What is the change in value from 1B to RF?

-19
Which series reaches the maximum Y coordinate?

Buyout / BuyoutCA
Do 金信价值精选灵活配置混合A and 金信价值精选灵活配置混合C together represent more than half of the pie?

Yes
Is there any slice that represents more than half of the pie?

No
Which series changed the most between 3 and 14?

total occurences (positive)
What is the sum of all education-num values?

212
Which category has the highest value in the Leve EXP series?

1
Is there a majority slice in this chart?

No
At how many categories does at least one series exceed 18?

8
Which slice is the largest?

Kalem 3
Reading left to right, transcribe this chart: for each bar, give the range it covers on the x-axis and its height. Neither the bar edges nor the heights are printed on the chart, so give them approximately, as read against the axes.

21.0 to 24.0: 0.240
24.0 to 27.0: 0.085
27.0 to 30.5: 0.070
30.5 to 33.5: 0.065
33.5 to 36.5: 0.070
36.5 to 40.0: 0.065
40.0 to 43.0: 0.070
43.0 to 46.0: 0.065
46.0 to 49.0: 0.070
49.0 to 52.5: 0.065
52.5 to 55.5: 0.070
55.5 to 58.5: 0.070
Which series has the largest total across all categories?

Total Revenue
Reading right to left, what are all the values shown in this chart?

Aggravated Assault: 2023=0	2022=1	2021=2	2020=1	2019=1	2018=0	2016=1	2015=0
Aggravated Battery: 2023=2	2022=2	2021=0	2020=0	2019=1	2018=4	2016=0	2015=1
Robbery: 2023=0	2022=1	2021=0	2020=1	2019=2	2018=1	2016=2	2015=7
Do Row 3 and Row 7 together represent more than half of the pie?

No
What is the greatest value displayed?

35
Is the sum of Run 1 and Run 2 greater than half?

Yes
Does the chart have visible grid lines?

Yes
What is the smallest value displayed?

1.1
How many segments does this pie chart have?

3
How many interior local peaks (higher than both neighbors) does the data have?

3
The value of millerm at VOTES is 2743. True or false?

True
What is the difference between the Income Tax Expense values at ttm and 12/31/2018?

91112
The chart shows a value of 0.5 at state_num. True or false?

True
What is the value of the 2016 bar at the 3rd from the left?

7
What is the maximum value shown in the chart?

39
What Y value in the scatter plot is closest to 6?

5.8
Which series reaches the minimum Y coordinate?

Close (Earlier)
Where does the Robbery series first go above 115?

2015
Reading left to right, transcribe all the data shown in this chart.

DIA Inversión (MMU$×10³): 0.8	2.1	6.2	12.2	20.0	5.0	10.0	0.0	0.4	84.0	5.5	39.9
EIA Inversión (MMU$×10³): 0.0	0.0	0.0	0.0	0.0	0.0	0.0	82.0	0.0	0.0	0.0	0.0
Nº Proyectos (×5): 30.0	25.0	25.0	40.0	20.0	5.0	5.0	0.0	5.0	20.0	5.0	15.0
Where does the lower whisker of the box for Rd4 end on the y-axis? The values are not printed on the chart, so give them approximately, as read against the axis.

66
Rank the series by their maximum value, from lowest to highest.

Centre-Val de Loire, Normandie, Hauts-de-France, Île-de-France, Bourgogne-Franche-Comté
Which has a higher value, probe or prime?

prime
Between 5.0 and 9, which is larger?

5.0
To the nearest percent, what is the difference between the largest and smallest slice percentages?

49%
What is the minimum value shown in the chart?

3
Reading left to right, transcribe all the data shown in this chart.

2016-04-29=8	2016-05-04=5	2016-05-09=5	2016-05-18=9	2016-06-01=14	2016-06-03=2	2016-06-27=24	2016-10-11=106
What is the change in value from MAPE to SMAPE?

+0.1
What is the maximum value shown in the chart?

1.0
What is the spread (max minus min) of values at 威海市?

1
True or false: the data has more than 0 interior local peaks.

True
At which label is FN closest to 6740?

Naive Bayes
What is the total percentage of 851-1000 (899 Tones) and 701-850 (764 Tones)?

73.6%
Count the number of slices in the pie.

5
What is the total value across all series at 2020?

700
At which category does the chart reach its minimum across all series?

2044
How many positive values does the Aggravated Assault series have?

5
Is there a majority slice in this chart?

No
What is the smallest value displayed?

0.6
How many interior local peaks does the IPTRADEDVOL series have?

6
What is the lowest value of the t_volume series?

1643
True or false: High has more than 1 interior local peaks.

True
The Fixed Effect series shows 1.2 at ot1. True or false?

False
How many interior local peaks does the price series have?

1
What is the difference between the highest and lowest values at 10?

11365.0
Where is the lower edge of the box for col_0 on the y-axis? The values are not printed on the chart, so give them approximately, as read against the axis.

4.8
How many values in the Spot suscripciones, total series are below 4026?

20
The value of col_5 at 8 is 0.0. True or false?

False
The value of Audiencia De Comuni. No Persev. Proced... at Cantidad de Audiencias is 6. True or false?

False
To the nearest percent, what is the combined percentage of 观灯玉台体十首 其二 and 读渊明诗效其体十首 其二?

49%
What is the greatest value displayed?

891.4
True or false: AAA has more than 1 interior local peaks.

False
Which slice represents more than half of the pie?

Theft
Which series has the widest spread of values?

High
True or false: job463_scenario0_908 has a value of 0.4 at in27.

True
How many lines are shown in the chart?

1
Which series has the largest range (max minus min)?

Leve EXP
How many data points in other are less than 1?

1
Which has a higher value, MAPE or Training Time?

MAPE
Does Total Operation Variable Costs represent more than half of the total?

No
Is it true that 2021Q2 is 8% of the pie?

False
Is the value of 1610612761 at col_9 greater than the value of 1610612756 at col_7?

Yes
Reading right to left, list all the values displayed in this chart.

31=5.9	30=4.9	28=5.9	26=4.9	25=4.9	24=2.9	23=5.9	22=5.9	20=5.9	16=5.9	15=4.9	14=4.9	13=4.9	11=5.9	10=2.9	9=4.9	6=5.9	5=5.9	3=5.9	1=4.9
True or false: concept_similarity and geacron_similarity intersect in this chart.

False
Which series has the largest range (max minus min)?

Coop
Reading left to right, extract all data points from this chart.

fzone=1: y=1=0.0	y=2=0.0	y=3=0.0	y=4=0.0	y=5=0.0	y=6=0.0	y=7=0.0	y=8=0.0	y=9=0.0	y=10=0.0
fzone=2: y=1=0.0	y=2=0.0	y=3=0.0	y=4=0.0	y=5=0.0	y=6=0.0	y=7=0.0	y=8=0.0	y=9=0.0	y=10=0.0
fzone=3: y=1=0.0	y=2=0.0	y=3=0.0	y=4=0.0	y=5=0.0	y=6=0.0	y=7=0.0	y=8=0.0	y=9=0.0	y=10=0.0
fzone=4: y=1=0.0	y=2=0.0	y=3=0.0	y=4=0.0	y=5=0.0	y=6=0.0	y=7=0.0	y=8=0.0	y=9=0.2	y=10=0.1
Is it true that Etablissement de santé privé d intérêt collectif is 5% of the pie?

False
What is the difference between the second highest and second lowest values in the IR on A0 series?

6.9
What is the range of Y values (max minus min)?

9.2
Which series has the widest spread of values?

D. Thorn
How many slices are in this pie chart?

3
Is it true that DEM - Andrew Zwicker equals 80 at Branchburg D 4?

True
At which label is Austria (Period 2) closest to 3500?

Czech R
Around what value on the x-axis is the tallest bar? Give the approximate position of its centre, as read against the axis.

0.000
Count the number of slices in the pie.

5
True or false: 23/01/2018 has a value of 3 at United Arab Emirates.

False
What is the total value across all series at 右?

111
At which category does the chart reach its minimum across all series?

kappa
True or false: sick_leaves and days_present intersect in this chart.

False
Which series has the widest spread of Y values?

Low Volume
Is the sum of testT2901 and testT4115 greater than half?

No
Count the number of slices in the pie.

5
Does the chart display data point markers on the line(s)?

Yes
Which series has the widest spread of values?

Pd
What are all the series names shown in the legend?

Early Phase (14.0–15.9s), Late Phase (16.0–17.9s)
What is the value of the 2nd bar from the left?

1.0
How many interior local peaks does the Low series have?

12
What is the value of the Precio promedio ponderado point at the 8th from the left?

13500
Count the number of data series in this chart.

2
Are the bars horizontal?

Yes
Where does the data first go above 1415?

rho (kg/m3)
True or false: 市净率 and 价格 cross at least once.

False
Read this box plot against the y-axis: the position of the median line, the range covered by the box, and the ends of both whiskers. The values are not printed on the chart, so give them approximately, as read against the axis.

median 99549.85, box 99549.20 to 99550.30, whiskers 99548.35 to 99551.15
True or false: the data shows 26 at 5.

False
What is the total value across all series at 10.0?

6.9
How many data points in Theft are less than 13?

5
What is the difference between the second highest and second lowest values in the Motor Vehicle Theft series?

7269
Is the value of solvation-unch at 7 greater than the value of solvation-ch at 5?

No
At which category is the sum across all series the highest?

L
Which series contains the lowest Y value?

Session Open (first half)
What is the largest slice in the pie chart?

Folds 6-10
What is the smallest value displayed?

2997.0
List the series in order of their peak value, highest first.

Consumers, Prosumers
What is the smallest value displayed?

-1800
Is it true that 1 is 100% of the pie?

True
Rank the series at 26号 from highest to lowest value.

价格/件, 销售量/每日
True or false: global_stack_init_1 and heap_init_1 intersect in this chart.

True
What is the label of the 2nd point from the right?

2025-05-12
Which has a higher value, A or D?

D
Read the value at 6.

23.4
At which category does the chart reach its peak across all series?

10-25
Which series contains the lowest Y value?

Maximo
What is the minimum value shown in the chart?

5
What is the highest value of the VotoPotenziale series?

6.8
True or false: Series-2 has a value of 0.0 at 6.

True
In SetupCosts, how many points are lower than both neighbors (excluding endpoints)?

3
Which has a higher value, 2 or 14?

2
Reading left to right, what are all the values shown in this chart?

Your instructions => Extract each line from the items above that contains the word "second", and reproduce every such line in full.

Result =>
What is the difference between the second highest and second lowest values in the IR on A0 series?
What is the difference between the second highest and second lowest values in the Motor Vehicle Theft series?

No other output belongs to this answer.